Nigel no escuchó mucho más, limitándose a mirar de reojo hacia la puerta de barrotes, considerando si debía o no adosarse más a la pared. En algún momento la mujer dejó de rodearlo con el brazo y sus pies se encontraron arrastrándolo hacia un pequeño rincón, alejado del resto, oculto tras un pequeño hueco en la pared, donde solía pasar parte de las noches. Sobre su cabeza, una pequeña reja dejaba que la luz del sol cayera sobre él. Le dolían los hombros y las rodillas cada vez que entraba allí, pero la ingenua tranquilidad le aflojaba un poco el nudo de su garganta, dejaba que las palabras no fueran como piedras atascadas.

Se pegó contra la pared, casi opuesto por completo al pequeño hueco por el que había entrado, y elevó sus ojos marrones, imaginando que no había líneas de hierro sobre su cabeza, que las nubes estaban más cerca de lo que parecía. Cerró los ojos, abatido por una pesadez repentina.

Volvía a estar en su granja, con Papá esperándolo en la puerta, sosteniendo las riendas de una yegua palomina, la cual agitaba sus alas emplumadas de vez en cuando. Mamá paseaba sobre Spot, disfrutando del día de mercado en el pueblo más cercano. Nigel corrió hacia donde estaba Papá, emocionado, con las lágrimas rodando por sus mejillas. Sus ojos iban y venían del animal a él, quedándose más tiempo en el cabello largo, atado en una simple trenza que caía por su hombro izquierdo.
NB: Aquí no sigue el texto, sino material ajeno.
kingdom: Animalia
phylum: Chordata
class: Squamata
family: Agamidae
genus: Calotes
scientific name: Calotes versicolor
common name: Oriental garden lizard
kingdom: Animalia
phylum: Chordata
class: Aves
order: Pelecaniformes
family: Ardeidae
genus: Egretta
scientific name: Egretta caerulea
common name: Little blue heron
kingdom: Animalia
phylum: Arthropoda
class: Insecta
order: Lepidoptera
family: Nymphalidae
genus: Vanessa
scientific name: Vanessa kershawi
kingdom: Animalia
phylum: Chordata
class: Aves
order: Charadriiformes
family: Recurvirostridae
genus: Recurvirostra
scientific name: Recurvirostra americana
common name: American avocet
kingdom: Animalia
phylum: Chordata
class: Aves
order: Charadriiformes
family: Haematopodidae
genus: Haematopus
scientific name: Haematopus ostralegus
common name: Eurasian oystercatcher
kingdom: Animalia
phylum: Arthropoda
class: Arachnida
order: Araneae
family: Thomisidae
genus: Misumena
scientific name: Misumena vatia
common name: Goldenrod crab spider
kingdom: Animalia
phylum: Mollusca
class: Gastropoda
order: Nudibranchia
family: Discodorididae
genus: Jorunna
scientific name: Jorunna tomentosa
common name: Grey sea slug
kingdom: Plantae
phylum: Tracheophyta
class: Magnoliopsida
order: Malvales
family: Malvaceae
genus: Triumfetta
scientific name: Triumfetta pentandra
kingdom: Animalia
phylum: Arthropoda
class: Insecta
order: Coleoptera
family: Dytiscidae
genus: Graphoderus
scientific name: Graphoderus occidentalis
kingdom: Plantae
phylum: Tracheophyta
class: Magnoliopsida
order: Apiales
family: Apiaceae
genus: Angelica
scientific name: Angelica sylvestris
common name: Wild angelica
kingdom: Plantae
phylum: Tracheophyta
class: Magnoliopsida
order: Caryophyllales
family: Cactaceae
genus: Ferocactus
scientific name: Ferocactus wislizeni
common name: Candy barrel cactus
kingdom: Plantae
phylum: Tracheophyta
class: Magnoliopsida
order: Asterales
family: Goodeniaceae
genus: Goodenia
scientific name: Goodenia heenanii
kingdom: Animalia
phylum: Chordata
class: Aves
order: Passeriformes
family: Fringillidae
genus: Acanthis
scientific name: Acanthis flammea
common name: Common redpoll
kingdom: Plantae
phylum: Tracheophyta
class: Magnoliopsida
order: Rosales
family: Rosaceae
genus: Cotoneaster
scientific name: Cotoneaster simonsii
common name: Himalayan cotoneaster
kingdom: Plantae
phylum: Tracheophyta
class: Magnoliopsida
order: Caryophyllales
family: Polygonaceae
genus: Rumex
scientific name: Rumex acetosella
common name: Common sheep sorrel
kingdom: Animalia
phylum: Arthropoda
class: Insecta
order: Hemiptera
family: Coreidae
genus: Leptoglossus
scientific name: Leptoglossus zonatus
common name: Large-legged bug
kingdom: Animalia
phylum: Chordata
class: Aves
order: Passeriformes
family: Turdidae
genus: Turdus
—Tranquilo, potrillo, espera un poco más —le dijo, agachándose hasta quedar a su altura—. No te muevas.

Nigel abrió los ojos, notando por primera vez los gritos y el olor a sangre. Relinchos triunfales, llenos de palabras que Nigel habría preferido no entender. Sus piernas lo empujaron hacia arriba, pegándolo más a la pared, y sus manos cubrieron su boca cuando vio a una sombra pasar. Escuchó los resoplidos, el sonido de los cascos golpeando contra el suelo, e incluso le pareció escuchar que algo golpeaba la pared que daba a donde estaba.

Si le hubieran dicho lo que hizo ese día, Nigel se habría quedado en silencio, preguntándose cuánto podía creer realmente de lo que le decían. Con el corazón en la garganta, sus dedos se aferraron a cualquier grieta, sus piernas presionaron contra las paredes y de inmediato se encontró escalando las mismas. Subió hacia el cielo, hacia las nubes esponjosas, o eso quiso, pero la barra de hierro frenó a su cabeza, emitiendo un quejido cuando chocó contra la misma. Abajo, probablemente más abajo de lo que creía, le pareció ver cómo se asomaba un hocico pardo, con hilos de un líquido rojizo. Contempló, con horror, cómo se movía, dejando a la vista unos dientes algo más afilados que el resto de los caballos, antes de desaparecer.

Esperó, escuchando al silencio sepulcral, incluso cuando no hubo ni siquiera el sonido de cascos. No bajó hasta que el cielo comenzó a opacarse y sus piernas, entumecidas, empezaban a dejar de sostenerlo. Incluso en el suelo, sumido en la oscuridad y silencio, su cuerpo se apegó a la pared helada.

«Nae-Op, ¿qué me deparas para mañana?»